L’expérience vécue du sens qui s’incarne dans son corps est la charnière de toute approche artistique. J’oserai une métaphore religieuse : le mystère de l’annonciation me semble refléter le plus justement le mystère de la présence. Pour reprendre l’affirmation provocante de George Steiner, les arts étant les arts de la présence et du sens, la présence de Dieu est posée comme hypothèse, sinon, ils ne sont pas. Ce pari sur l’existence de Dieu n’est pas de l’ordre de la croyance, il ne s’agit bien sûr pas de répondre par oui ou non, mais de laisser cette possibilité ouverte afin de ne pas être enfermé dans une incohérence létale du fait artistique.

Un vrai tableau serait toujours un tableau ANNONCE et ceci est valable pour tout acte authentiquement artistique.Steiner dit que toute invention artistique contient la dimension de la prophétie du souvenir. Blanchot  parle, lui, de ce double mouvement ressenti en même temps comme effroyablement ancien et loin dans l’avenir.
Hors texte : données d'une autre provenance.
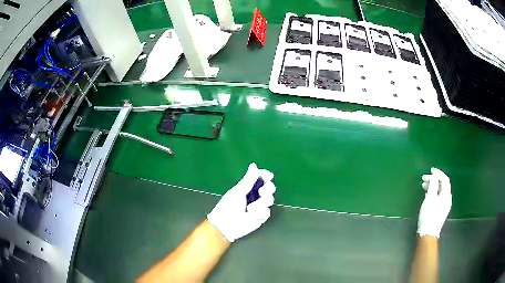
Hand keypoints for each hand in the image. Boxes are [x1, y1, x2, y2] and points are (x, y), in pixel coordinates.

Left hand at [207, 163, 275, 242]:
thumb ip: (248, 179)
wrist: (226, 225)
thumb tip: (253, 165)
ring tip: (249, 208)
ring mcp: (259, 206)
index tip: (268, 176)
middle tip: (261, 192)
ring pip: (270, 200)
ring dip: (260, 204)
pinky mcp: (261, 217)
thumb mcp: (238, 191)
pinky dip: (259, 213)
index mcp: (247, 187)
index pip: (260, 177)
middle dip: (267, 189)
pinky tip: (251, 215)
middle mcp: (255, 195)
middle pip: (269, 187)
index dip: (265, 175)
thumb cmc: (228, 206)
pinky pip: (267, 212)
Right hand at [417, 168, 451, 237]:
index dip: (438, 173)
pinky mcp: (440, 210)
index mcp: (446, 194)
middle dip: (434, 180)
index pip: (444, 179)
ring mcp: (444, 205)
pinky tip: (427, 195)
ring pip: (440, 191)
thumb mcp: (430, 198)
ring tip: (423, 186)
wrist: (428, 233)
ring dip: (432, 186)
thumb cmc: (429, 215)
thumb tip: (435, 175)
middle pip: (442, 185)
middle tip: (423, 179)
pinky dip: (433, 193)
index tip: (430, 170)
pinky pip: (438, 197)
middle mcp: (447, 198)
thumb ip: (433, 185)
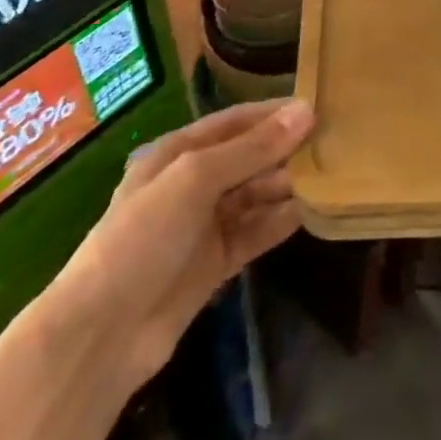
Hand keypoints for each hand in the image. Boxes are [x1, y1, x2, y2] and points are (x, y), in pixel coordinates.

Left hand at [45, 99, 314, 392]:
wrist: (103, 334)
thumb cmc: (144, 236)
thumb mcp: (196, 179)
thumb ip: (253, 148)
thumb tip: (306, 112)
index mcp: (177, 153)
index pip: (235, 122)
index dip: (274, 113)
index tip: (319, 105)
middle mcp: (192, 183)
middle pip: (249, 157)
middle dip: (287, 149)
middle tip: (337, 141)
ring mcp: (204, 225)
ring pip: (256, 194)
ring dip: (288, 184)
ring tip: (334, 173)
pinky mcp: (217, 262)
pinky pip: (257, 231)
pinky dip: (282, 221)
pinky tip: (314, 210)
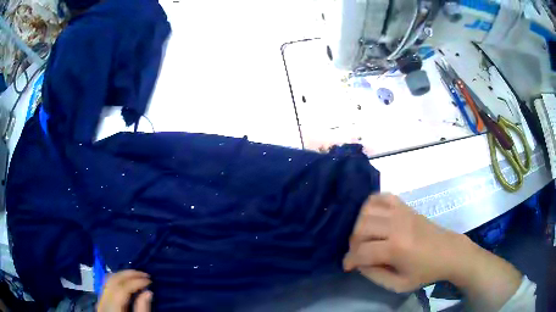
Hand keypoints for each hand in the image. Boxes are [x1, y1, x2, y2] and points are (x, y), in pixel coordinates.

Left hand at [96, 270, 152, 311]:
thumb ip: (142, 310)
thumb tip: (148, 292)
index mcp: (113, 309)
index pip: (122, 289)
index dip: (136, 282)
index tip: (150, 281)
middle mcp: (103, 301)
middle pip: (113, 280)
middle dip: (129, 274)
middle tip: (144, 274)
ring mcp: (100, 300)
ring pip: (108, 280)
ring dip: (122, 275)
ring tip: (136, 276)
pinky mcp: (101, 301)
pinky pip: (107, 284)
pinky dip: (117, 280)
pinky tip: (126, 282)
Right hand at [343, 194, 463, 292]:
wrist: (448, 252)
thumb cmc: (425, 271)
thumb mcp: (399, 285)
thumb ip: (375, 276)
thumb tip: (359, 263)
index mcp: (397, 249)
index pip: (362, 251)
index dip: (349, 260)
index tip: (348, 266)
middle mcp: (396, 226)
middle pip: (361, 228)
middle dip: (353, 243)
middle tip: (358, 253)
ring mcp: (401, 212)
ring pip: (367, 211)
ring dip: (359, 224)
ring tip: (364, 237)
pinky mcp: (405, 206)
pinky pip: (381, 197)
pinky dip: (371, 204)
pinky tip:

L’œuvre : « Elle est toujours antérieure à tout commencement, elle est toujours déjà finie. Elle est toujours originelle et à tous moments commencement : ainsi paraît-elle ce qui est toujours nouveau, le mirage de la vérité inaccessible de l’avenir… et enfin elle est très ancienne, effroyablement ancienne, ce qui se perd dans la nuit des temps » voir p.309

A défaut de pouvoir remonter dans le temps du sens, si je cherche à creuser ce que la sensation de présence crée dans mon corps, si j’essaie d’approcher de cet appui, je me rends compte qu’il ne m’apparaît pas comme un élément en plus mais plutôt comme un supplément d’espace.